September, 7th 2007

Presidential notes for the day

– Liz Mair

First up: Cesar Conda, a member of Team Romney, is blasting Rudy's economic record, apparently claiming that he's not just moderate on social issues, but also economic ones, and that Romney is much more economically conservative. This marks the first time that the Romney camp has sought to attack Rudy on a non-social issue, and I don't think it's going to work out very well for them. Those paying attention will remember that the Club for Growth assessed Rudy's economic/fiscal record as quite stellar, whereas they described Romney's record thusly: "Promise and Puzzlement"-- hardly a ringing endorsement.

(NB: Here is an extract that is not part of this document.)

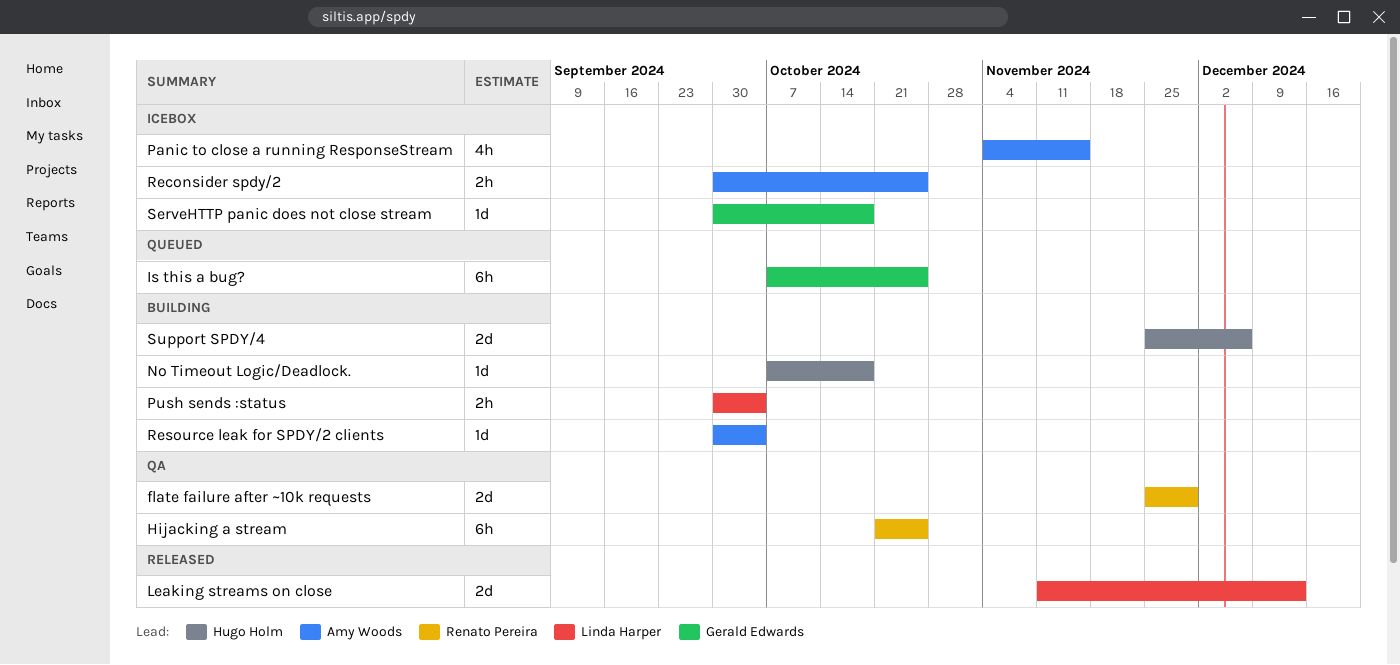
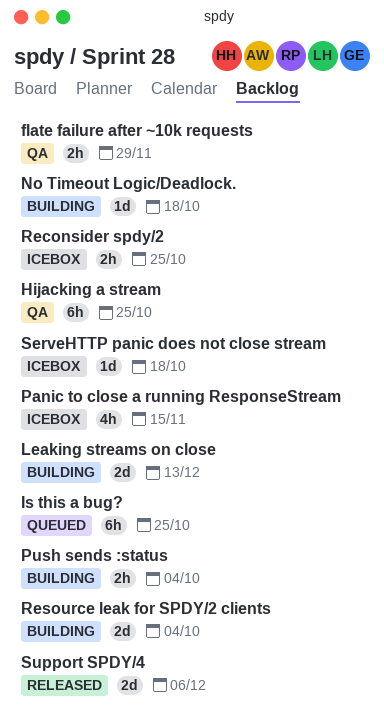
flate failure after ~10k requests, estimate: 2d -> 2h
Leaking streams on close, status: Released -> Building
Resource leak for SPDY/2 clients, estimate: 1d -> 2d
Support SPDY/4, status: Building -> Released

I've had my quibbles with Club in the past, but it's fairly obvious that Club does an excellent job of nitpicking. If they found little to fault in Rudy's record, and plenty to praise, that tells me that the guy's record is not being over-hyped by his campaign. Likewise, note that it wasn't just them that found fault with Romney's record. The CATO Institute strongly criticized Romney in their Fiscal Report Card on America's Governors last year, writing:

Romney will likely also be eager to push the message that he was a governor who stood by a no-new-taxes pledge. That's mostly a myth. His first budget included no general tax increases but did include a $500 million increase in various fees. He later proposed $140 [million] in business tax hikes through the closing of "loopholes" in the tax code. [...] In his budget for 2006, he proposed $170 million more in business tax hikes. [...] If you consider the massive costs to taxpayers that his universal health care plan will inflict once he's left office, Romney's tenure is clearly not a triumph of small-government activism."

Plus, of course, Mitt's nickname was "Fee-fee" (or is it "Fifi?").

That pretty much tells me everything I need to know about Romney's economic/fiscal conservatism-- i.e., it's not substantial enough, and that the Romney camp is having a major freak-out because compared to Rudy, they don't look nearly so good.

Second interesting tidbit: Mike Huckabee seems to be currying favor with labor unions. Not only did he pick up an endorsement by the machinists' union recently, but he's doing the whole SEIU "a day in their shoes" thing. He's the only Republican to do so. MSNBC's First Read offers an interesting thought: "Imagine if Huckabee is on the national ticket and SEIU's Andy Stern has nothing but nice things to say about him?"

Quite. Suffice it to say, that would probably concern me even more than Huckabee's record on taxes and his strong social conservatism does.